His fists clenched, Tony stood up, saw Mercer report, saw Jabella jog tiredly off the field.
Tony turned to Laddis. “Get ready to go in after one play.”
On a hunch he turned, found Loren again. She was looking at him and she was smiling. She touched her fingertips to her lips. Tony Strega sat down heavily.
Laddis warmed up along the sidelines.
The game was gone, and the backfield was shot, and his two clowns were in there. He spat onto the dirt at his feet and hunched over, elbows on his knees. He wanted to strike out at the fate which had robbed him of this win. And he had a hunch that Greely would shake Loots loose again.
Jeffer found a hole on the first play that Greely ran. He loomed up in the backfield. Stanisk missed a shot. Little White bounced off Jeffer’s meaty thighs. Forsi was too far to one side. Frank Mercer had a half-hearted shot at Jeffer. By pure luck his forearm clipped Jeffers across the ankle. Jeffer went down hard.
But it was an eight yard gain right through the middle.
Tony turned to send Laddis in and then he thought. The hell with it. I’ll leave Mercer in for a few more plays. Let Loren see what it does to him. Let it teach her something.
On the next play Loots, on the receiving end of a shovel pass, scooted out into the clear. Julius White angled toward him, dived, got him by one angle and dumped him. But it was a first down for Greely.
Two minutes left in the game.
Mercer and White walked side by side back toward the backfield. Forsi was calling the defensive shifts. White was saying something to Mercer.
On the next play, Jeffer drove hard at the center of the line. Before he got there, the Greely line opened a hole big enough to take a launch through.
Mercer came toward the hole just as fast from one direction as Jeffer came from the other.
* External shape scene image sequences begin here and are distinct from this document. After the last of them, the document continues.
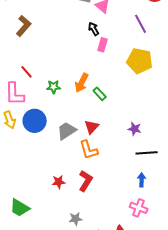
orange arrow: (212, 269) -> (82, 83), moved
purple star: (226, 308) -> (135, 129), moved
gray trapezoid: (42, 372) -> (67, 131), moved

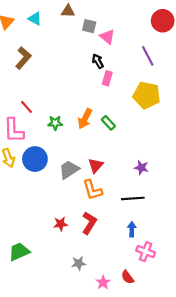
green rectangle: (100, 94) -> (108, 123), moved
black line: (147, 153) -> (133, 198), moved
blue arrow: (142, 180) -> (132, 229), moved
green trapezoid: (20, 208) -> (19, 252), turned 125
Tony’s jaw sagged open as the thud of their sudden meeting echoed all the way back to the bench.
As far as he had been able to see, Frank Mercer had tried hard to break Jeffer into several small pieces.
Second and twelve.
Forsi went high and slapped down a pass.
On the next play Loots tried a hard slant off tackle, but Mercer, his sleeve ripped from wrist to elbow, rose up out of nowhere, gathered Loots up and hurled him back into his own backfield.
Forsi put White and Stanisk back in the safety slot. A minute and thirty seconds. The kick came high, giving the ends time to come down. Stanisk took it, ran dead ahead, flipped it over to White. White tucked it under his left arm, reversed his field brilliantly, angled toward the sidelines, cut back upfield, brought it all the way up to the forty.
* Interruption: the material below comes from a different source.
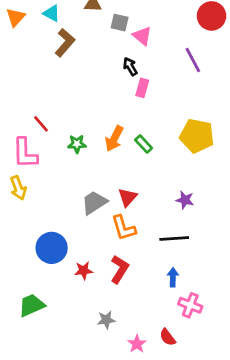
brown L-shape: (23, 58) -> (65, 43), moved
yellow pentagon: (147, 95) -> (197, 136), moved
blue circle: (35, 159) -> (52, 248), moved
Forsi called the play fast.
He fed it to Mercer. Mercer went through the middle on a hard plunge that gained four yards. Stanisk, with Mercer running interference, went around end for three more. Forsi tried a long pass. No dice.
Fourth and three.
Forsi dropped back, rifled one into White’s arms. Mercer was trying to keep ahead of White. But White passed him as Tony Strega groaned. White, apparently blind, ran directly into the arms of two tacklers.